讃岐平野の田植えシーズン到来を告げる初夏の風物詩が、満濃池のゆる抜きです。「ゆる抜き」とは、田植えの時期に合わせて満濃池の水を下流の田んぼへ送り出す伝統行事。今年も、6月15日、関係者が豊作を願う神事を行った後、午前11時から取水塔のハンドルを回して放流が行われました。放流量は最大で毎秒約5トンとされ、丸亀市・善通寺市など香川県中部の2市3町、約3,000ヘクタールの水田を潤します。
とはいえ、このあたり(高松市仏生山町)の水田は、近所のため池からの放流で満たされるのですが、何と言っても『満濃池』がシンボルで、合い言葉です。満濃池は香川県南部、徳島県境に近いまんのう町にあり、大宝年間、701〜704年ごろに築造されたと伝えられ、弘仁12年、821年には弘法大師空海が改修したことで知られています。県内の至る所で、弘法大師空海の功績が見られます。

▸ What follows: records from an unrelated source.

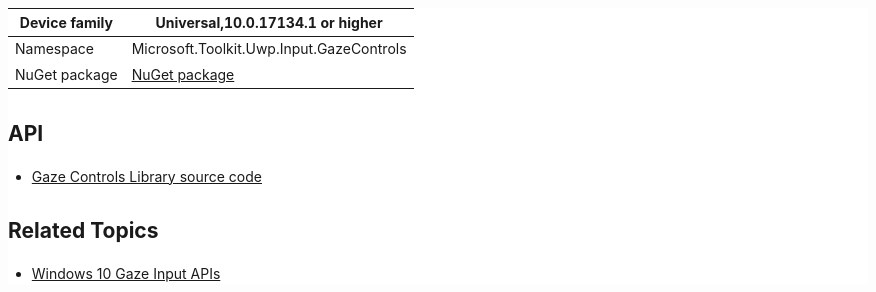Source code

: | Device family | Universal,10.0.17134.1 or higher   |
| -- | -- |
| Namespace | Microsoft.Toolkit.Uwp.Input.GazeControls |
| NuGet package | [NuGet package](https://www.nuget.org/packages/Microsoft.Toolkit.Uwp.Input.GazeControls/) |

## API

* [Gaze Controls Library source code](https://github.com/windows-toolkit/WindowsCommunityToolkit/tree/rel/7.0.0/Microsoft.Toolkit.Uwp.Input.GazeControls)

## Related Topics

* [Windows 10 Gaze Input APIs](/uwp/api/windows.devices.input.preview)




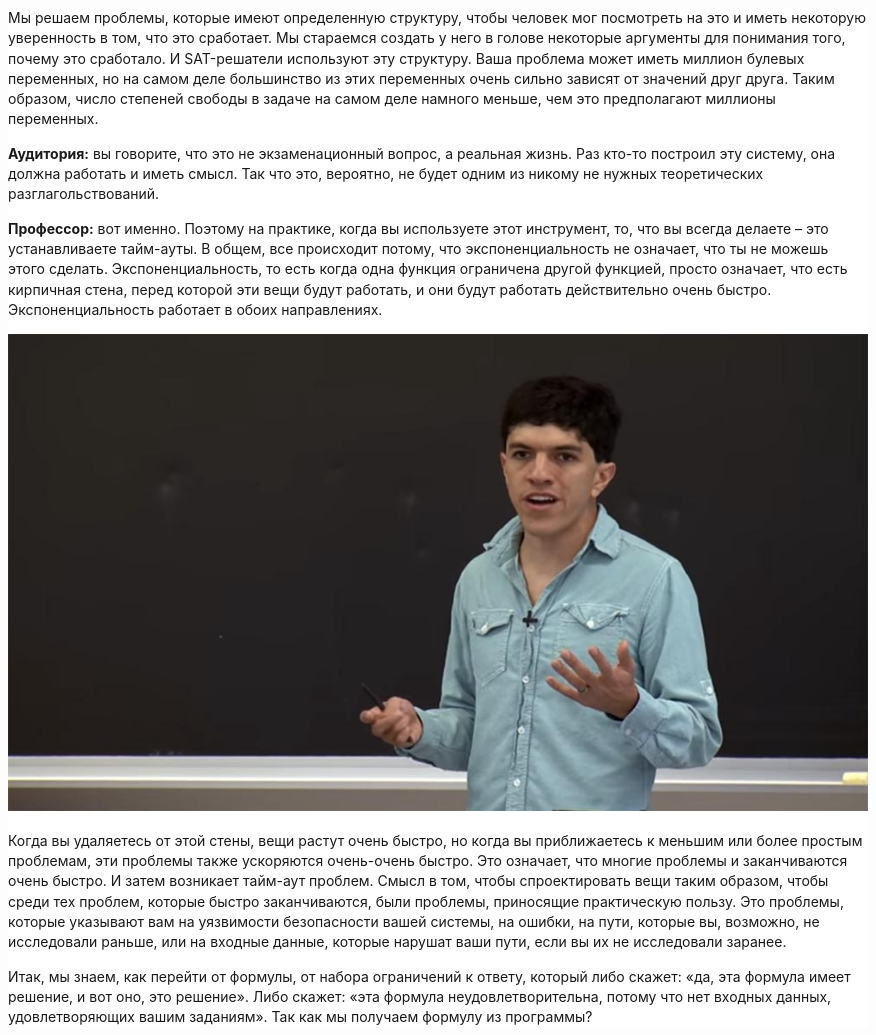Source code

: Мы решаем проблемы, которые имеют определенную структуру, чтобы человек мог посмотреть на это и иметь некоторую уверенность в том, что это сработает. Мы стараемся создать у него в голове некоторые аргументы для понимания того, почему это сработало. И SAT-решатели используют эту структуру. Ваша проблема может иметь миллион булевых переменных, но на самом деле большинство из этих переменных очень сильно зависят от значений друг друга. Таким образом, число степеней свободы в задаче на самом деле намного меньше, чем это предполагают миллионы переменных.

**Аудитория:** вы говорите, что это не экзаменационный вопрос, а реальная жизнь. Раз кто-то построил эту систему, она должна работать и иметь смысл. Так что это, вероятно, не будет одним из никому не нужных теоретических разглагольствований.

**Профессор:** вот именно. Поэтому на практике, когда вы используете этот инструмент, то, что вы всегда делаете – это устанавливаете тайм-ауты. В общем, все происходит потому, что экспоненциальность не означает, что ты не можешь этого сделать. Экспоненциальность, то есть когда одна функция ограничена другой функцией, просто означает, что есть кирпичная стена, перед которой эти вещи будут работать, и они будут работать действительно очень быстро. Экспоненциальность работает в обоих направлениях.

![](../../_resources/96a6d9a6855f4d49873720720793cb74.jpeg)

Когда вы удаляетесь от этой стены, вещи растут очень быстро, но когда вы приближаетесь к меньшим или более простым проблемам, эти проблемы также ускоряются очень-очень быстро. Это означает, что многие проблемы и заканчиваются очень быстро. И затем возникает тайм-аут проблем. Смысл в том, чтобы спроектировать вещи таким образом, чтобы среди тех проблем, которые быстро заканчиваются, были проблемы, приносящие практическую пользу. Это проблемы, которые указывают вам на уязвимости безопасности вашей системы, на ошибки, на пути, которые вы, возможно, не исследовали раньше, или на входные данные, которые нарушат ваши пути, если вы их не исследовали заранее.

Итак, мы знаем, как перейти от формулы, от набора ограничений к ответу, который либо скажет: «да, эта формула имеет решение, и вот оно, это решение». Либо скажет: «эта формула неудовлетворительна, потому что нет входных данных, удовлетворяющих вашим заданиям». Так как мы получаем формулу из программы?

そんなには、動けなかったと思いますが。
昭和34年には堤防を6メートルかさ上げし、現在の貯水量は1,540万トン、農業用ため池として国内最大級の規模です。香川県内のため池は、香川県の最新公表データでは12,217か所です。香川県は、ため池の数では全国第3位ですが、県土面積に対するため池密度は全国一とされています。同資料では、平成12年3月時点で14,619か所、令和3年4月時点で12,269か所とされており、統廃合・埋立て・小規模ため池の埋没や荒廃などで減少しています。
宅地化が進み、その影響で農地が減少し、ため池が要らなくなっています。それでも、目に見えて大きくため池が廃止されているわけではありません。ため池の水が枯れたり、管理が難しくなったりして、自然に用途を失うものもあります。それでも香川県には、満濃池以外にも約1万2千か所のため池があるのです。しかし今日は『ため池』をネタにするのではなく、田植え作業で朝から駆り出され、掃除奉仕の氏子さんが極端に少なかったという嘆きに紙幅を使っています。
このあたりの田植えは、老若男女一家郎党総出でやるというのが、私の子どもの頃の記憶です。1週間くらい毎日、植え付けの田を移動し共同で行います。実家が製麺業を営むうどん屋だった頃、毎日50~60玉を総本家に配達するのが小学生の私の仕事でした。稲が植わった田は、心地よい水冷クーラーのようでした。アマチュア無線の電波も、アンテナインピーダンスのSWRが下がり、不思議に良く飛ぶのです。こうした田植えが終わるとまた、『半夏』でうどんを食べます。フォームの終わり
今日は人手が少なくて苦労したと縷々書きたかったのですが、『私事が公事(神社イベント)に優先する』と日頃から口にしていることから、当然の帰結でした。もっとも、稲作は神様が最も喜ばれる営みでもあります。今日は参道の櫻などの木もある程度伐採しました。近所の年配の女性から麦茶の差し入れを頂戴しました。参道沿いの氏子宅から、100V電源をお借りしました。ありがとうございます。